Во всяком случае его гневная вспышка не оставила кузену Ричарду никакого выбора, кроме как продолжать восстание: попытка пойти на попятную неминуемо привела бы его на плаху: уж я-то бы об этом позаботилась. Всё складывалось не так уж плохо. Но посланники Ричарда, выполняя поручение, естественно, постарались заодно разведать намерения короля. Узнав, что Генрих занимает сильные позиции на единственной прямой южной дороге, Ричард повернул в сторону, намереваясь обойти королевскую армию и достичь Лондона, прежде чем его успеют остановить.
Когда Букингему сообщили об этом манёвре, он принял сомнительное, на мой взгляд, решение по-прежнему преграждать путь врагу. Утром 22 мая во главе своей армии он оставил Уотфорд и, пройдя семь миль, Остановился в Сент-Олбансе, через который проходил практически единственный путь к столице. Его решение было сомнительным по двум причинам: во-первых, армии находились слишком близко для столь резкого манёвра и, во-вторых, в отличие от Уотфорда, Сент-Олбанс открытый, почти не защищённый город. Было бы гораздо лучше напасть на Йорка с фланга и заставить его сражаться, занимая невыгодные позиции.

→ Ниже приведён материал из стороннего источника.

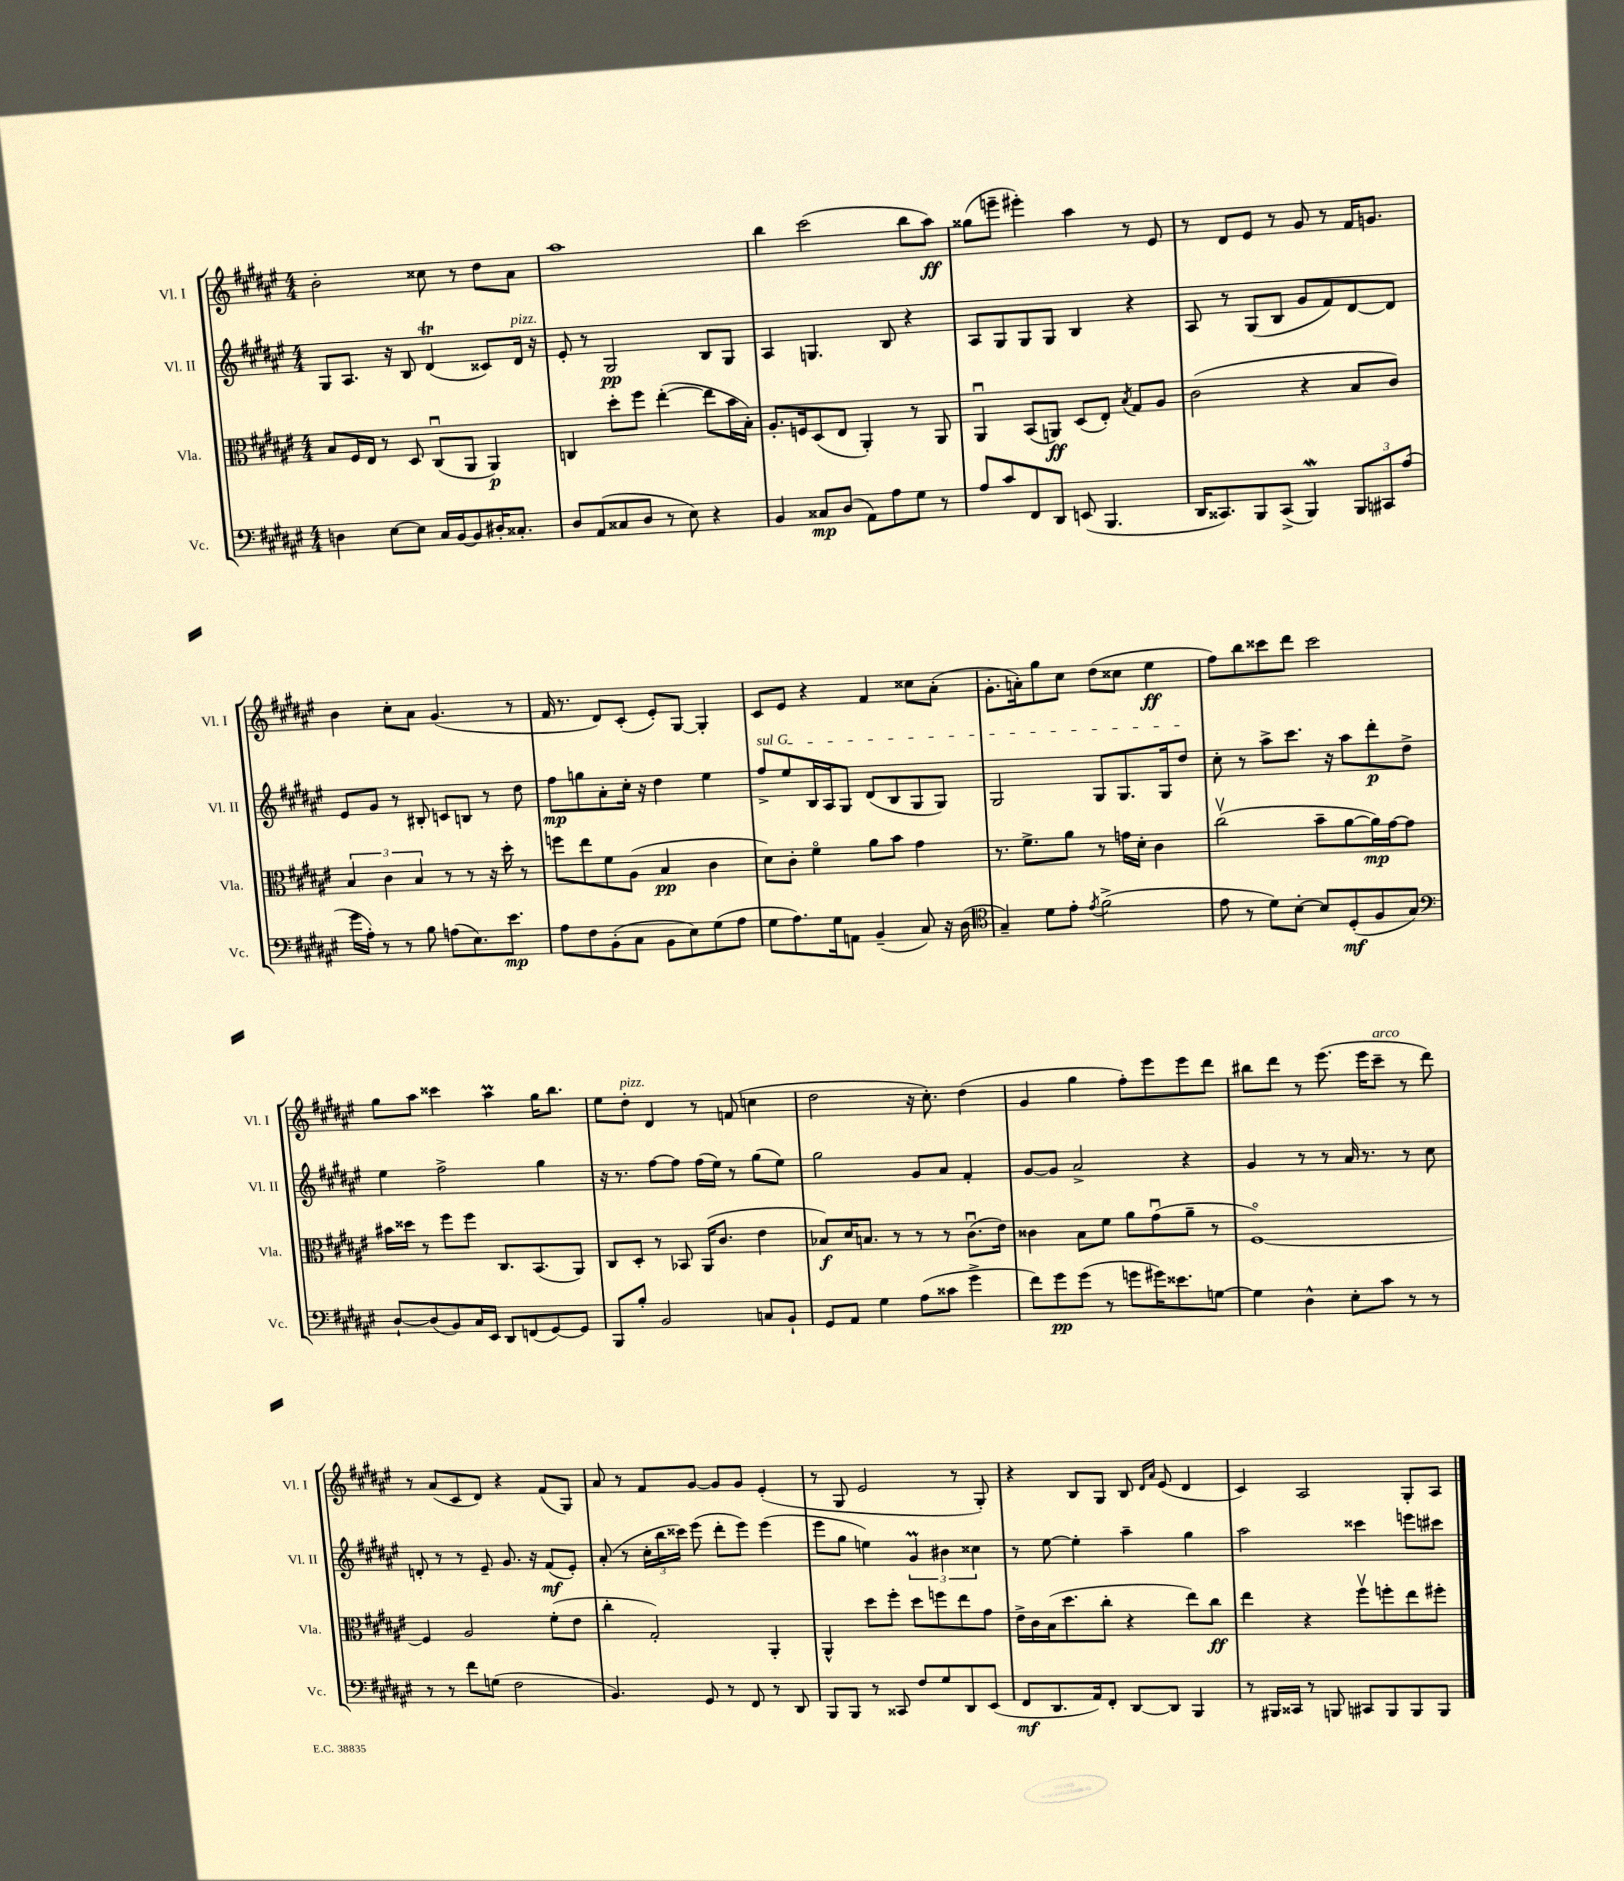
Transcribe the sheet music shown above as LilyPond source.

<<
\new StaffGroup <<
\new Staff = "s0" \with { instrumentName = "Vl. I" shortInstrumentName = "Vl. I" } {
    \clef treble \key fis \major \numericTimeSignature \time 4/4
    \autoBeamOff b'2-. cisis''8 r8 dis''8[ ais'8] |
    ais''1 |
    b''4 cis'''2( b''8[ ais''8]\ff) |
    gisis''8[( e'''8]-- eis'''4-.) ais''4 r8 eis'8 |
    r8 dis'8[ eis'8] r8 gis'8 r8 fis'16[ g'8.] |
    b'4 cis''8[-. ais'8] gis'4.( r8 |
    fis'16 r8. dis'8[) cis'8]-.( eis'8[-.) gis8]~ gis4-. |
    cis'8[ eis'8] r4 fis'4 cisis''8[ ais'8]-.( |
    gis'8.[-. a'16-.) gis''8 cis''8] dis''8[( cisis''8] eis''4\ff |
    fis''8[) b''8 cisis'''8 dis'''8] cisis'''2 |
    gis''8[ ais''8] cisis'''4 ais''4\prall gis''16[ b''8.] |
    eis''8[ dis''8]-.^\markup { \italic "pizz." } dis'4 r8 f'8( c''4 |
    dis''2 r16 cis''8.-.) dis''4( |
    gis'4 gis''4 fis''8[-.) eis'''8 eis'''8 dis'''8] |
    bis''8[ dis'''8] r8 eis'''8.( eis'''16[ cis'''8]--^\markup { \italic "arco" } r8 dis'''8) |
    r8 ais'8[( cis'8 dis'8]) r4 fis'8[( gis8]) |
    ais'8 r8 fis'8[ gis'8]~ gis'8[ gis'8] eis'4-.( |
    r8 gis8 eis'2 r8 gis8-.) |
    r4 b8[ gis8] b8 \grace { dis'16[ ais'16] } eis'8( dis'4 |
    cis'4) ais2 gis8[-. ais8] \bar "|." |
}
\new Staff = "s1" \with { instrumentName = "Vl. II" shortInstrumentName = "Vl. II" } {
    \clef treble \key fis \major \numericTimeSignature \time 4/4
    \autoBeamOff gis8[ ais8.] r16 b8 dis'4\trill( cisis'8[) dis'16]^\markup { \italic "pizz." } r16 |
    eis'8-. r8 gis2\pp b8[ gis8] |
    ais4 g4. b8 r4 |
    ais8[ gis8 gis8 gis8] b4 r4 |
    ais8 r8 gis8[( b8] gis'8[ fis'8) dis'8~ dis'8] |
    eis'8[ gis'8] r8 bis8-. c'8[ b8] r8 dis''8 |
    fis''8[\mp g''8 ais'8-. cis''16]-. r16 dis''4 eis''4 |
    \once \override TextSpanner.bound-details.left.text = \markup { \italic "sul G" } fis''8[->\startTextSpan eis''8 b16 ais16 gis8] dis'8[( b8 gis8 gis8]) |
    gis2 gis8[ gis8. gis16 dis''8]\stopTextSpan |
    cis''8-. r8 ais''8[-> cis'''8.] r16 ais''8[ dis'''8-.\p dis''8]-> |
    eis''4 fis''2-> gis''4 |
    r16 r8. fis''8[~ fis''8] fis''16[( eis''16]) r8 gis''8[( eis''8]) |
    gis''2 gis'8[ ais'8] fis'4-. |
    gis'8[~ gis'8] ais'2-> r4 |
    gis'4 r8 r8 ais'16 r8. r8 cis''8 |
    d'8-. r8 r8 eis'8-- gis'8. r16 fis'8[\mf( eis'8]-.) |
    ais'8-.( r8 \tuplet 3/2 { cis''16[-. b''16 cisis'''16]) } eis'''8( dis'''8[-. eis'''8]) eis'''4( |
    eis'''8[ gis''8] e''4) \tuplet 3/2 { gis'4\prall bis'4 cisis''4 } |
    r8 eis''8~ eis''4-. ais''4-- gis''4 |
    ais''2 cisis'''4 e'''8[ cis'''8] \bar "|." |
}
\new Staff = "s2" \with { instrumentName = "Vla." shortInstrumentName = "Vla." } {
    \clef alto \key fis \major \numericTimeSignature \time 4/4
    \autoBeamOff b8[ fis16 eis16] r8 dis8 cis8[\downbow( ais,8] ais,4\p) |
    c4 dis''8[-. fis''8] eis''4~-.( eis''8[ b'16 b16]-.) |
    ais8.[-. f16 dis8( eis8] ais,4-.) r8 ais,8 |
    ais,4\downbow b,8[( a,8]\ff) dis8[( eis8]-.) \acciaccatura { b8 } gis8[ ais8] |
    cis'2( r4 b8[ cis'8]) |
    \tuplet 3/2 { b4 cis'4 b4 } r8 r8 r16 dis''16-. r8 |
    f''8[ eis''8 fis'8 ais8]( b4\pp cis'4 |
    dis'8[) cis'8]-. fis'4\flageolet ais'8[ b'8] gis'4 |
    r8. fis'8.[-> ais'8] r8 g'16[ dis'16]-. cis'4 |
    cis''2\upbow( b'8[-- ais'8~ ais'16\mp) gis'16~ gis'8] |
    bis'16[ disis''16] r8 fis''8[ fis''8] cis8.[ b,8.( ais,8]) |
    cis8[ dis8]-. r8 bes,8 ais,16[( cis'8.] eis'4 |
    bes8[\f) dis'16 b8.] r8 r8 r8 cis'8.[\downbow( eis'16]) |
    cisis'4 b8[ fis'8] ais'8[ gis'8\downbow( ais'8]-- r8 |
    fis1~\flageolet) |
    fis4 ais2 fis'8[-.( eis'8] |
    cis''4-. gis2-.) ais,4-. |
    ais,4-^ dis''8[ fis''8]-. dis''8[ f''8 eis''8 gis'8] |
    eis'16[-> cis'16 b16( dis''8. cis''8]-. r4 eis''8[) cis''8]\ff |
    eis''4 r4 fis''8[\upbow f''8-. eis''8 fis''8]-. \bar "|." |
}
\new Staff = "s3" \with { instrumentName = "Vc." shortInstrumentName = "Vc." } {
    \clef bass \key fis \major \numericTimeSignature \time 4/4
    \autoBeamOff d4 eis8[~ eis8] cis16[ b,16~ b,8 dis16-. cisis8.]-. |
    dis8[ ais,8( cisis8 dis8] r8 eis8) r4 |
    b,4 cisis8[\mp dis8]( ais,8[) ais8 gis8] r8 |
    ais8[ cis'8 fis,8 dis,8] e,8( b,,4. |
    dis,16[ cisis,8.) b,,8 cisis,8]->( b,,4\mordent) \tuplet 3/2 { b,,8[ cis,8 ais8]( } |
    gis'16[ ais16]-.) r8 r8 b8 a8[( eis8.) eis'8.]\mp |
    ais8[ fis8 b,8-.( cis8] b,8[ eis8) gis8( ais8] |
    gis8[ ais8.) gis16 a,8] b,4--( cis8) r16 dis16( |
    \clef tenor gis4--) dis'8[ eis'8]-. \acciaccatura { eis'8 } fis'2->( |
    eis'8 r8 dis'8[) b8]~-. b8[ dis8-.\mf( fis8 gis8]) |
    \clef bass dis8[~-! dis8( b,8) cis16 eis,16] dis,8[ f,8( gis,8~) gis,8] |
    b,,8[ b8]-. b,2 c8[ b,8]-! |
    gis,8[ ais,8] gis4 ais8[( cisis'8] gis'4-> |
    fis'8[) gis'8\pp gis'8]( r8 g'8[ gis'16) eisis'8. g8]~ |
    g4 dis4-^ eis8[-. cis'8] r8 r8 |
    r8 r8 fis'8[ g8]( fis2 |
    b,4.) gis,8 r8 fis,8 r8 dis,8 |
    b,,8[ b,,8] r8 cisis,8 fis8[ gis8 dis,8 eis,8]( |
    fis,8[\mf dis,8. ais,16) fis,8]-. dis,8[~ dis,8] b,,4 |
    r8 bis,,16[ cisis,16] r8 b,,8 cis,8[ b,,8 b,,8 b,,8] \bar "|." |
}
>>
>>
\layout { \context { \Score \remove "Bar_number_engraver" } }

Однако Букингем слишком боялся, причём небезосновательно, что кузен Ричард каким-нибудь образом ускользнёт от него и надёжно укроется в Лондоне. И должна признать, что, выбрав свою стратегию, кузен Хамфри действовал с большой энергией. Его армия, с которой был и король, всё ещё, казалось, обуреваемый сильным желанием покарать мятежников, оставила Уотфорд за полночь и, совершив трудный бросок, к восьми утра уже достигла Сент-Олбанса. Выяснив, что армия мятежников численно превосходит королевскую и поэтому необходимо занять оборонительную позицию, Букингем приказал возвести хоть какие-нибудь укрепления. Но было уже слишком поздно. Приготовления ещё не успели закончить, когда появились Йоркисты и заняли свои позиции на Ключевом поле. Они ещё раз попробовали вступить в переговоры, но Букингем отказался вести их, и в десять часов кузен Ричард приказал своей армии атаковать королевские позиции.